Mustard and ballpoint pen ink on the seats are tougher to remove. Wipe with isopropyl alcohol, and rinse with clean water. Wipe dry.

As with many problems, Airstream-related or not, prompt attention is important for a successful outcome. “If the stain has sat there for days, it may not be as easy to remove,” Parrett said.

Aluminum interior

microfiberMicrofiber is excellent for dusting and scrubbing because of the static-charged, woven fibers. The combination of polyamide and polyester is strong and soft, and microfiber towels absorb seven times their weight in moisture.


Use Pledge® Orange

Orange Pledge—a cleaner that dusts, shines and protects—with your microfiber cloth. “That’s a great combination,” said Parrett. “Pledge Orange is the best thing! It’s multipurpose; you can use it on your cabinets, wood, aluminum…we use it on pretty much all the surfaces. It does a great job, and smells good, too.” Don’t worry about the orange in the product introducing acid onto the clear coat. “It won’t harm it at all,” explained Parrett. “The citrus is just a scent.”

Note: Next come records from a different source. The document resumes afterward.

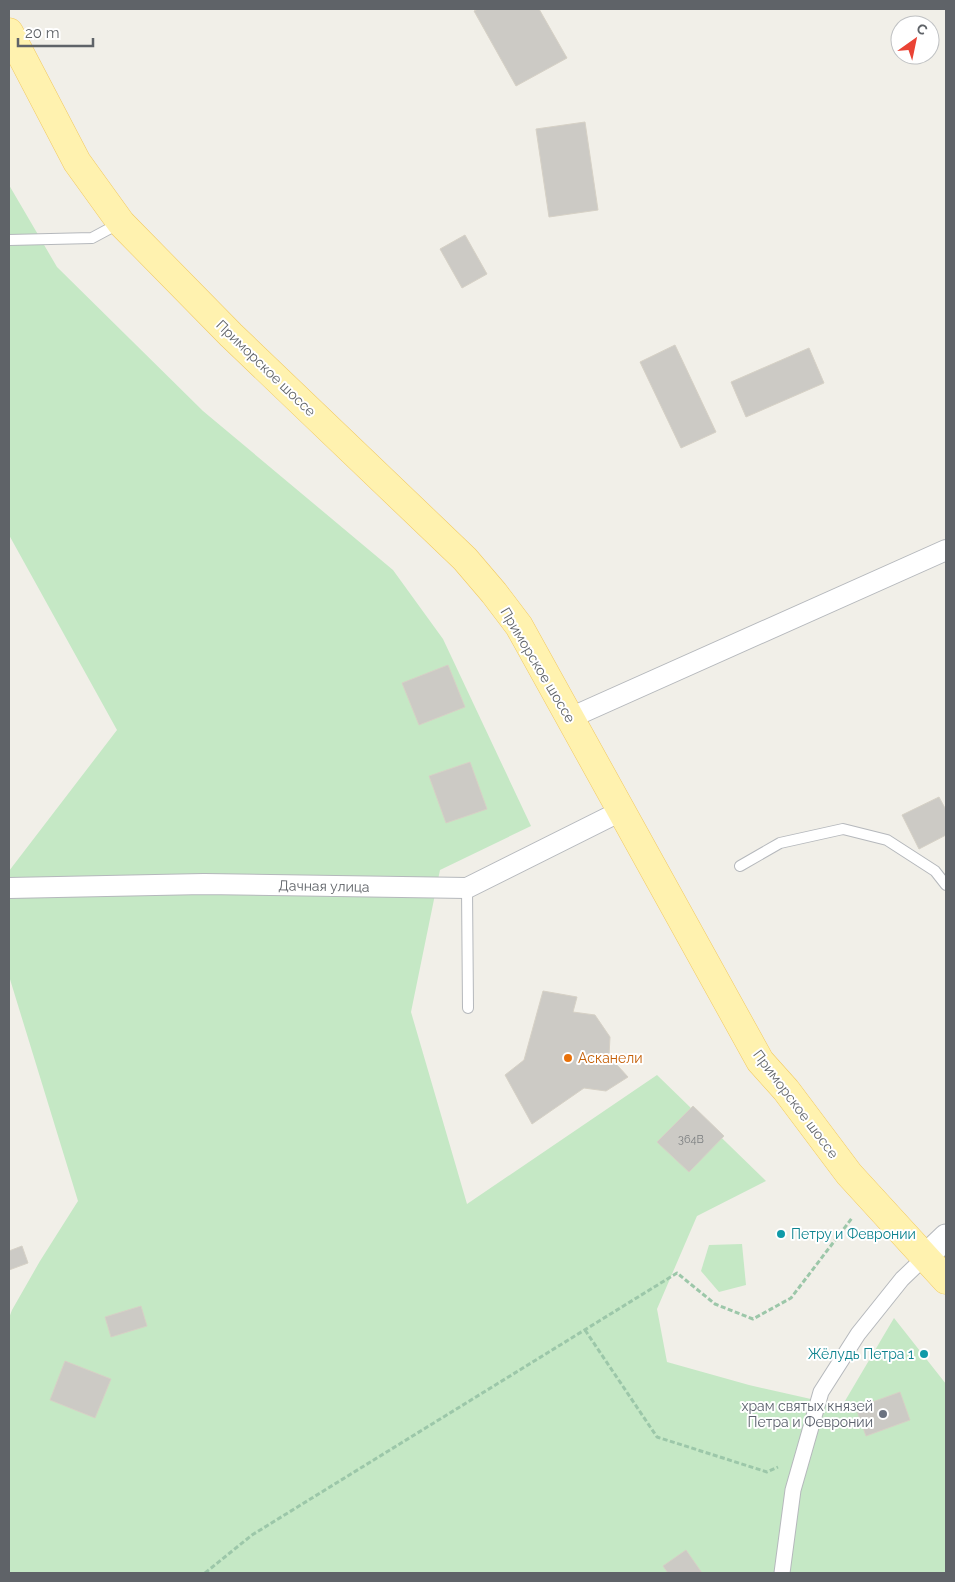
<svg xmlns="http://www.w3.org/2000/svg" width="955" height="1582" font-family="Raleway,sans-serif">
<rect width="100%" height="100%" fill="#f1efe8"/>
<g fill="#c5e8c5">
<polygon points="9,185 57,267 203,411 393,570 443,639 531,826 440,870 411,1012 467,1204 657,1075 766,1181 697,1216 657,1309 667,1362 749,1385 842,1406 894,1318 946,1384 946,1573 9,1573 9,1318 12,1310 40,1261 78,1201 9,976 9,871 117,730 9,535"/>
<polygon points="742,1244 746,1285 719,1292 701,1271 709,1245"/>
</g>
<g fill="#cccac5" stroke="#d6d1c6">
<polygon points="478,9 539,9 567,58 516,86 474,11"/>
<polygon points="585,122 598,210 549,217 536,129"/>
<polygon points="465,235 487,274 462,288 440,249"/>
<polygon points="675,345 716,432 681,448 640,362"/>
<polygon points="809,348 824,383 746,417 731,382"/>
<polygon points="448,665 465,707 419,725 402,683"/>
<polygon points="470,762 487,809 446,823 429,776"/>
<polygon points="939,797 946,810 946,835 919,849 902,815"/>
<polygon points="543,991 577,997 573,1012 595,1015 610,1037 609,1056 628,1077 606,1091 584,1088 532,1124 505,1075 524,1060"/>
<polygon points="693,1106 724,1136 689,1172 657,1142"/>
<polygon points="22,1246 28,1263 9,1270 9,1251"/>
<polygon points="141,1306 147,1326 111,1337 105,1317"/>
<polygon points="65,1361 111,1379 95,1418 50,1400"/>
<polygon points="900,1392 910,1420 866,1436 856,1408"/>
<polygon points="686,1550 702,1573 668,1573 663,1566"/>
</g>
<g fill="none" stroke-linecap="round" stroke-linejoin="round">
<defs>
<g id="service">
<polyline points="9,240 92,238 120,223"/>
<polyline points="740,866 780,843 843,829 887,840 935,871 946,885"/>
<polyline points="467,888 468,1008"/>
</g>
<polyline id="pedestrian" points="782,1573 793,1490 821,1392 858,1334 902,1279 925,1257"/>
<g id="minor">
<polyline points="570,718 946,550"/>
<polyline points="9,888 204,884 467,888 621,811"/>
</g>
<polyline id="tertiary" points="925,1257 946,1237"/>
<polyline id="primary" points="9,32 77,162 121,223 231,335 465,559 494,593 519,626 760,1061 786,1090 849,1174 946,1280"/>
</defs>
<use href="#service" stroke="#b5b8bc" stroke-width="12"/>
<use href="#pedestrian" stroke="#b5b8bc" stroke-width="17"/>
<use href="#minor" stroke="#b5b8bc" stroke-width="22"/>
<use href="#tertiary" stroke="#b5b8bc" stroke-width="27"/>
<use href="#primary" stroke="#f2c960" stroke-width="29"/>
<g stroke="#9cc7a9" stroke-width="3" stroke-dasharray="5 2.5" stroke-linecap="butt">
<polyline points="585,1330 657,1437 767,1472 778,1467"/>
<polyline points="205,1573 252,1535 677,1273 715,1304 753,1319 791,1298 852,1218"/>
</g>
<use href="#service" stroke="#fff" stroke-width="10"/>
<use href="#pedestrian" stroke="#fff" stroke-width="15"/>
<use href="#minor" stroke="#fff" stroke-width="20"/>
<use href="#tertiary" stroke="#fff" stroke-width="25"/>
<use href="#primary" stroke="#fff2af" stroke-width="28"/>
</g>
<circle fill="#e8710a" stroke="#fff" stroke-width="2" cx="568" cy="1058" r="5"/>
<g fill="#0f9aa8" stroke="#fff" stroke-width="2">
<circle cx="781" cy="1234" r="5"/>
<circle cx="924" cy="1354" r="5"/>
</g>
<circle fill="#6b7280" stroke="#fff" stroke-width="2" cx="883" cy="1414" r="5"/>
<g text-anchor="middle" stroke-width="4" stroke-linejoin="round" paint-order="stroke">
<g font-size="11" fill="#7a7d7f">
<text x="691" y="1143">364В</text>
</g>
<g font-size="14" fill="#5f6368" stroke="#fff">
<text transform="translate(266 368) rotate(44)" y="5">Приморское шоссе</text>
<text transform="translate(538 665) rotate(59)" y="5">Приморское шоссе</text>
<text transform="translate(324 886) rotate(1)" y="5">Дачная улица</text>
<text transform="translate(796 1104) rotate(53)" y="5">Приморское шоссе</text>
</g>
<g font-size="14" fill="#c56008" stroke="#fff" text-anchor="start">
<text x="578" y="1063">Асканели</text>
</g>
<g font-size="14" fill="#0d838f" stroke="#fff" text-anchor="start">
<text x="791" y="1239">Петру и Февронии</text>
<text x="914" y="1359" text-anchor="end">Жёлудь Петра 1</text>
</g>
<g font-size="14" fill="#5b616d" stroke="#fff" text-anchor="end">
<text x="873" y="1411">храм святых князей<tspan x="873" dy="16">Петра и Февронии</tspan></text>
</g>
</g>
<rect width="955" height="1582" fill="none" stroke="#5f6368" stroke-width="20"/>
<g transform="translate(915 40) rotate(33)"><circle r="24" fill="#ffffff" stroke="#bfc1c3"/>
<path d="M0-4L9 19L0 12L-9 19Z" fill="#ea4335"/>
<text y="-8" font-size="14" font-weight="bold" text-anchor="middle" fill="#5f6368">С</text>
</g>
<path d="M18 38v8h75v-8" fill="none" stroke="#5f6368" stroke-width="2.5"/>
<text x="25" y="38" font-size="15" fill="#5f6368" stroke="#ffffff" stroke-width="4" paint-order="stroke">20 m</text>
</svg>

Make sure you wipe with the grain of the aluminum, not across it. “That way, if there happened to be something on the surface or on the towel that might cause a light scratch, it won’t show.”

Oceanair shades

Small marks can be removed by gently rubbing with a rubber eraser—the very same square-ish “Pink Pearl” kind you used in grade school. Even the eraser at the end of a pencil will work. Make sure it’s clean, and take it easy; the metal on the end of a pencil eraser could scratch the blind. Rubbing alcohol is also an option for tougher stains. Rub gently, and naturally air dry.

Clean blinds

Someday your shade may refuse to retract, but it’s possible to adjust the spring tensioner of the blind to alter the recoil effect. Pull the shade down and look to the left side of the top bar; a tension screw hides beneath the end cap. Remove the end cap fixing screw (without removing the plastic molding from the aluminum tube), and rotate it in a clockwise direction until satisfactory tension is achieved. Re-install the screw. Be careful not to “over-tension” and damage the spring.

Clean blinds

If a blind gets wet, simply pull it down to expose it entirely and leave it to dry naturally.

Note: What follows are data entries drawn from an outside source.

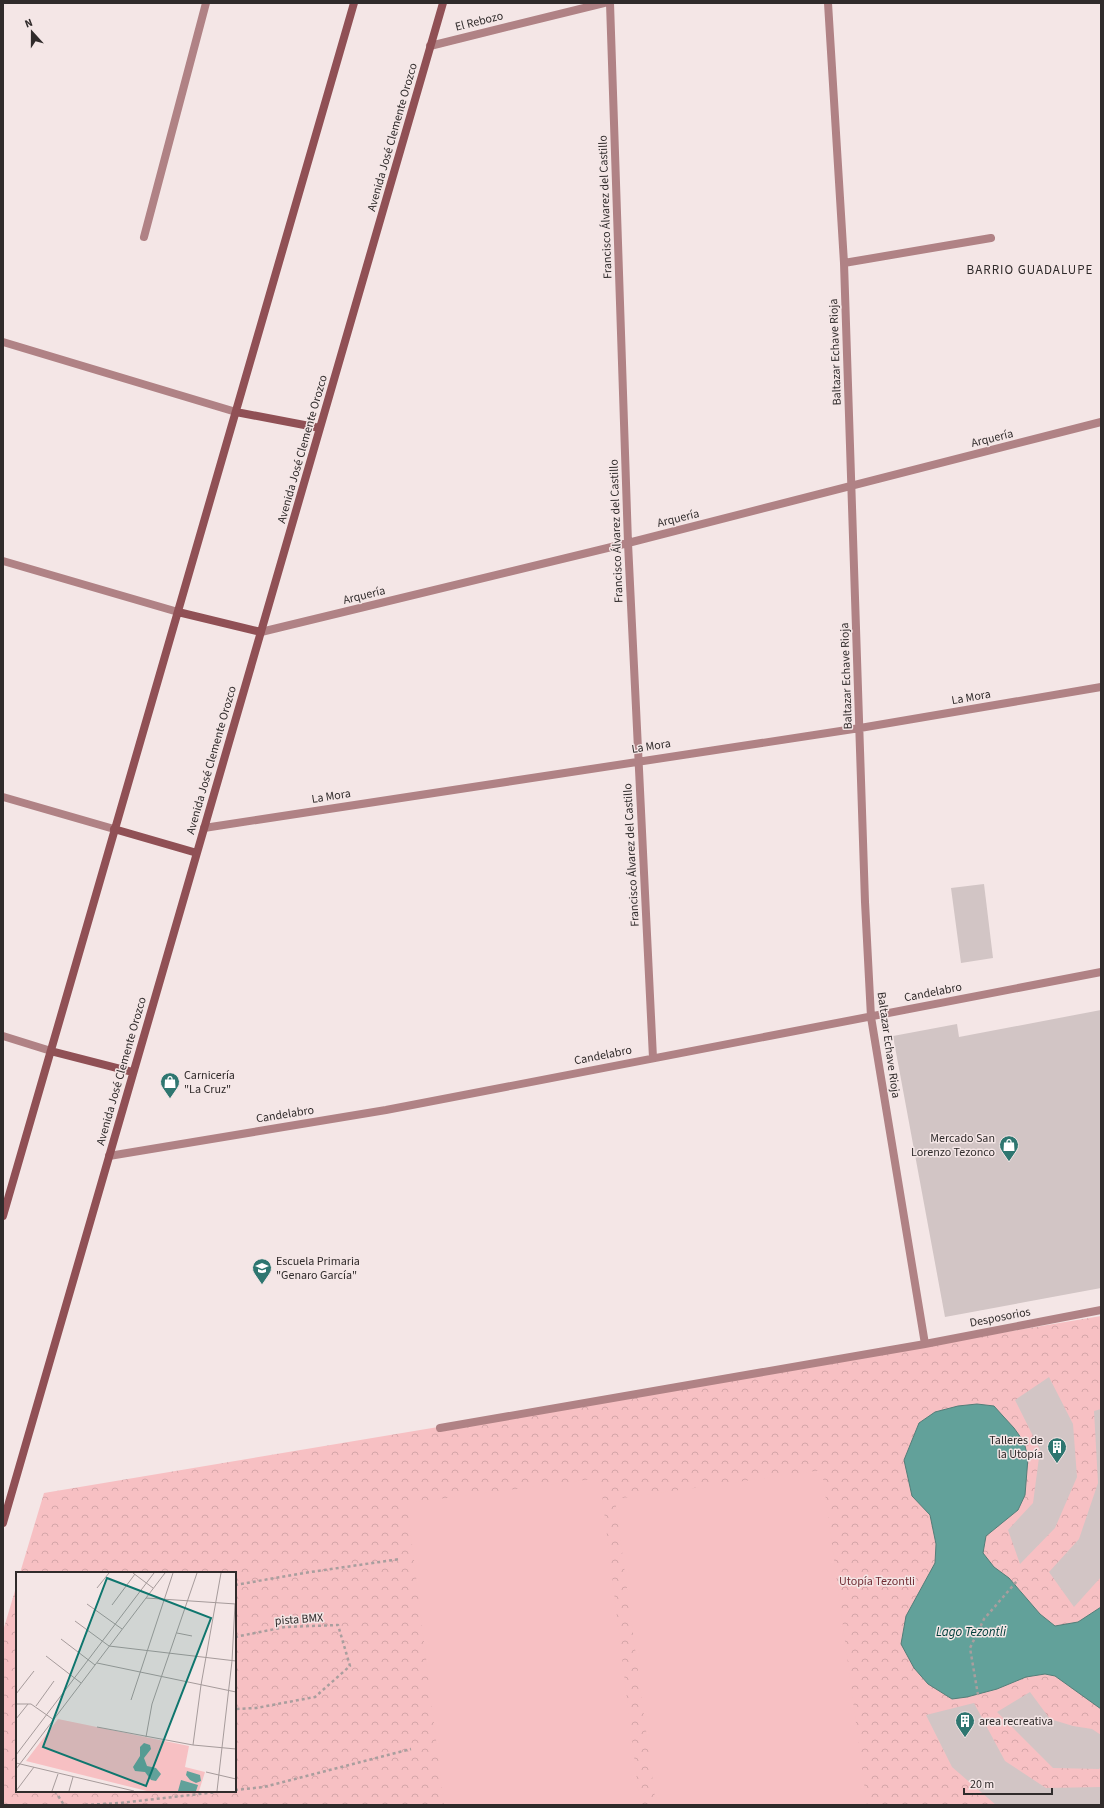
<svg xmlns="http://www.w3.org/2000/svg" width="1104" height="1808" viewBox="0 0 1104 1808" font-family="'Source Sans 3',sans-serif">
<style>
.park{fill:url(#park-crowns)}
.pitch{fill:#f7c0c3}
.water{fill:#62a19a;stroke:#537e79}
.building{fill:#d2c5c5}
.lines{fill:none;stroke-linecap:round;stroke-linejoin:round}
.path{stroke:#a99e9e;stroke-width:2.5;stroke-dasharray:3 3;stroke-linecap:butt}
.street{stroke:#b08285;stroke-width:8}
.secondary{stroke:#905055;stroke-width:8}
.labels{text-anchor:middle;stroke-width:3;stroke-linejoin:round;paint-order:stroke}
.street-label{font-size:12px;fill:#302b2b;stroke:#f4e6e6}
.poi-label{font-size:12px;fill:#302b2b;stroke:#f4e6e6;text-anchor:start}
.park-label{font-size:12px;fill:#712d35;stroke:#f4e6e6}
.neighbourhood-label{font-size:13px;letter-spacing:1px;fill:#302b2b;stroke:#f4e6e6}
.water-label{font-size:13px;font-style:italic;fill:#03413d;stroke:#f4e6e6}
.inset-road{fill:none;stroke:#a69b9b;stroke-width:1}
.view{fill:#0f766e;fill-opacity:0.15;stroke:#0f766e;stroke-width:2}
.inset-edge{fill:none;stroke:#302b2b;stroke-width:2}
</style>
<defs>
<pattern id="park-crowns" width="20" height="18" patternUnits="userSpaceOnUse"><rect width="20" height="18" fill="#f7c0c3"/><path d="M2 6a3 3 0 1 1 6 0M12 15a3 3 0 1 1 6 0" fill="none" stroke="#d4a5a8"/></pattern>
</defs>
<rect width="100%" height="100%" fill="#f4e6e6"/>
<path class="park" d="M1101 1316V1805H3V1631L17 1584V1791H235V1573H20L44 1493Z"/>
<path class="pitch" d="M822 1470 867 1805H656L615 1499Z
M600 1478 640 1805H444L407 1503Z"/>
<path class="water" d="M977 1404 994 1406 1003 1416 1014 1428 1024 1442 1028 1458 1025 1495 1018 1510 986 1536 983 1553 994 1567 1009 1578 1040 1614 1055 1626 1078 1622 1101 1607V1709L1055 1676 1045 1674 1026 1677 997 1689 967 1697 952 1699 928 1684 914 1668 901 1644 906 1616 935 1563 936 1544 930 1515 912 1496 904 1460 919 1423 935 1412 958 1406Z"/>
<path class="building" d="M984 884 993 958 961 963 951 888Z
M1101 1010V1288L945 1317 893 1036 957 1024 959 1037Z
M1049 1377 1073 1424 1077 1477 1055 1528 1020 1564 1008 1530 1033 1503 1040 1450 1015 1400Z
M1101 1409V1577L1074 1607 1049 1572 1079 1539 1098 1483 1094 1411Z
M1030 1692 1050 1719 1073 1726 1092 1729 1101 1735V1767L1099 1769 1053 1768 997 1712Z
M974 1703 1005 1761 1046 1788 1101 1787V1805H996L952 1767 926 1715Z"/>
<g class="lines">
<path class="path" d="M235 1585 304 1573 400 1559
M235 1637 285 1627 338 1625 350 1666 315 1697 256 1708 235 1709
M978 1695 970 1648 984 1619 1017 1581
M235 1790 264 1787 411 1749
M55 1791 64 1805
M85 1805 120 1803 226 1791"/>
<path class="street" d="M610 3 628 543 653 1058
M828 3 844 263 865 902 871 1017 925 1344
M430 46 604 3
M144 237 206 3
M844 263 991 238
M3 342 236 412
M3 561 178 612
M261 632 628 543 1101 422
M3 797 114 829
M204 828 860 728 1101 687
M3 1036 51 1051
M109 1156 386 1110 1101 972
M440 1428 925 1344 1101 1310"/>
<path class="secondary" d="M236 412 320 428
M178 612 261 632
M114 829 197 853
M51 1051 133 1072
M3 1216 354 3
M3 1523 443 3"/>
</g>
<defs>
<g id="shop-pin" transform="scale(1)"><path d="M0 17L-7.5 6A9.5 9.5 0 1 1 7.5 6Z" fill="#2e7670" stroke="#f4e6e6"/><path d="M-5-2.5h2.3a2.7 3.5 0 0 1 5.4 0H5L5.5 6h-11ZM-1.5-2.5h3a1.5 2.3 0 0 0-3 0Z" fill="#fff"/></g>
<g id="school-pin" transform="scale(1)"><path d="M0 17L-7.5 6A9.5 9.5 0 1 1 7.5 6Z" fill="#2e7670" stroke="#f4e6e6"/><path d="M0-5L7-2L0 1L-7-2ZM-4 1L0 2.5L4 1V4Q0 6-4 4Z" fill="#fff"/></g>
<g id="building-pin" transform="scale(1)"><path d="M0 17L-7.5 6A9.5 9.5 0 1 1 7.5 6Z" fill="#2e7670" stroke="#f4e6e6"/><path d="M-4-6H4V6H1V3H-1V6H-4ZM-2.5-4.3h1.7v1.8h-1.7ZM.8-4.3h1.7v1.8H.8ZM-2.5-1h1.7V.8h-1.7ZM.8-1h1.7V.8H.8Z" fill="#fff"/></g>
</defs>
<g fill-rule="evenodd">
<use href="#shop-pin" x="170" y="1082"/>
<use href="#shop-pin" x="1009" y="1145"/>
<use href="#school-pin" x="262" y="1268"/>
<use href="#building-pin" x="1057" y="1447"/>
<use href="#building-pin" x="965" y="1721"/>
</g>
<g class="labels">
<g class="street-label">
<text transform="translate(479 21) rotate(-14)" y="4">El Rebozo</text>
<text transform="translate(392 137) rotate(-74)" y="4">Avenida José Clemente Orozco</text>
<text transform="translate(605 207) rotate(-92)" y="4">Francisco Álvarez del Castillo</text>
<text transform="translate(835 352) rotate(-92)" y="4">Baltazar Echave Rioja</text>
<text transform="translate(992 438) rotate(-14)" y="4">Arquería</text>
<text transform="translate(302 449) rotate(-74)" y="4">Avenida José Clemente Orozco</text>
<text transform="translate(678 518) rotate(-14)" y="4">Arquería</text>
<text transform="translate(616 531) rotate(-92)" y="4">Francisco Álvarez del Castillo</text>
<text transform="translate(364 595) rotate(-14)" y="4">Arquería</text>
<text transform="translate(846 676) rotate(-92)" y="4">Baltazar Echave Rioja</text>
<text transform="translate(971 697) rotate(-10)" y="4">La Mora</text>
<text transform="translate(651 746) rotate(-9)" y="4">La Mora</text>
<text transform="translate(211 760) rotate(-74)" y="4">Avenida José Clemente Orozco</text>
<text transform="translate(331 796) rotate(-9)" y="4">La Mora</text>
<text transform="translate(631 855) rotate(-93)" y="4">Francisco Álvarez del Castillo</text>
<text transform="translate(933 992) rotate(-11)" y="4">Candelabro</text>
<text transform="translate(889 1045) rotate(82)" y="4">Baltazar Echave Rioja</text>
<text transform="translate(603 1055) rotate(-11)" y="4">Candelabro</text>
<text transform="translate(121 1071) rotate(-74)" y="4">Avenida José Clemente Orozco</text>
<text transform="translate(285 1114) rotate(-9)" y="4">Candelabro</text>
<text transform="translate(1000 1317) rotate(-11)" y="4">Desposorios</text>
<text transform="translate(299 1619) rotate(-4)" y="4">pista BMX</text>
</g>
<g class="poi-label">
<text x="184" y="1079">Carnicería<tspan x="184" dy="14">"La Cruz"</tspan></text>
<text x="995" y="1142" text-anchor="end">Mercado San<tspan x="995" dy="14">Lorenzo Tezonco</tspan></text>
<text x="276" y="1265">Escuela Primaria<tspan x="276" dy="14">"Genaro García"</tspan></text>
<text x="1043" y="1444" text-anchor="end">Talleres de<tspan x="1043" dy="14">la Utopía</tspan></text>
<text x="979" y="1725">area recreativa</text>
</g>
<g class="park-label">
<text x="877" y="1585">Utopía Tezontli</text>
</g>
<g class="neighbourhood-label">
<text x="1030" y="274">BARRIO GUADALUPE</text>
</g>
<g class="water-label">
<text x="971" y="1636">Lago Tezontli</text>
</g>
</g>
<g transform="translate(16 1572)">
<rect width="220" height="220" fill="#f4e6e6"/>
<path d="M42 147 173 174 169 195 189 200 183 219H131L10 189Z" fill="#f7c0c3"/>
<path d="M76 161 94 166 84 206 66 201ZM95 168 116 173 106 211 86 206Z" fill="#f7c0c3"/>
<path d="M128 171 134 173 135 177 128 186 131 194 140 196 145 202 140 209 135 208 129 200 119 199 117 195 124 184V175ZM171 199 184 203 185 209 180 211 174 208 170 203ZM165 208 182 213 180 219H162Z" fill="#62a19a"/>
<path class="inset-road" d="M117 1 137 16M81 16 93 1M130 26 220 32M71 32 106 57M96 33 119 2M59 49 93 74 220 89M161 61 176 64M45 67 79 93M30 84 65 111M81 91 220 120M0 122 18 99M115 128 157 1M0 132H15L38 148M20 134 38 109M0 147 12 132M81 155 177 173 220 177M130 165 136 132 181 1M177 173 185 113 205 1M0 183 138 1M0 191 118 219M0 197 149 1M190 200 220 207M0 219 18 195M36 219 42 202M53 219 57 205M201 219 216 89 219 32"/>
<path class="view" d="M91 6 195 46 130 214 27 175Z"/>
<rect width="220" height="220" class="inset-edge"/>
</g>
<rect width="1104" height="1808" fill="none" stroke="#302b2b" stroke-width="8"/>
<g transform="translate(32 32) rotate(339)" stroke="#f4e6e6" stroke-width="3" paint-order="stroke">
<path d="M0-3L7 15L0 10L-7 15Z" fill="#302b2b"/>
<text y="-6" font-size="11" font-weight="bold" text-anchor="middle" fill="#302b2b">N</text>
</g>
<path d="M964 1788v6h88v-6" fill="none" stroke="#302b2b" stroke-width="2"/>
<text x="970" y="1788" font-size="12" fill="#302b2b" stroke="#f4e6e6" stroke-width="3" paint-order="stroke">20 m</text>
</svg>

If you’d like to replace your older style Safari cloth shades with Oceanair blinds, you can, but “it depends on the mounting holes,” said Parrett. “You just have to order the right sizes. It would have to be a special order.”

Horizontal blinds

Just like in your home, miniblinds are a hassle to clean, and there’s no magic answer; they must be dusted off one at a time. “Look for blind tools that at least do four or five at a time,” suggested Parrett.


Use any of your favorite household cleaners, including Lysol® disinfectant sprays, on your fiberglass shower stall, toilet, and other bathroom surfaces.

Sunbrella fabric

Water stains on your Eddie Bauer awning? Don’t use an excessive amount of liquid to clean outdoor textiles; that could cause a stain or discoloration at the “shoreline” of the puddle. (Your awning and outdoor furniture should also be dried after a rain to avoid the same damaging effect.) Hard water can also leave a mineral residue on fabrics. To solve the problem, “you can use a light solution of bleach,” said Parrett.

“Don’t use a detergent, as that might leave a film.”  For deep cleaning of your awning or Zip Dee chairs (which are also made of Sunbrella fabric) get Zip Dee Washout Powder.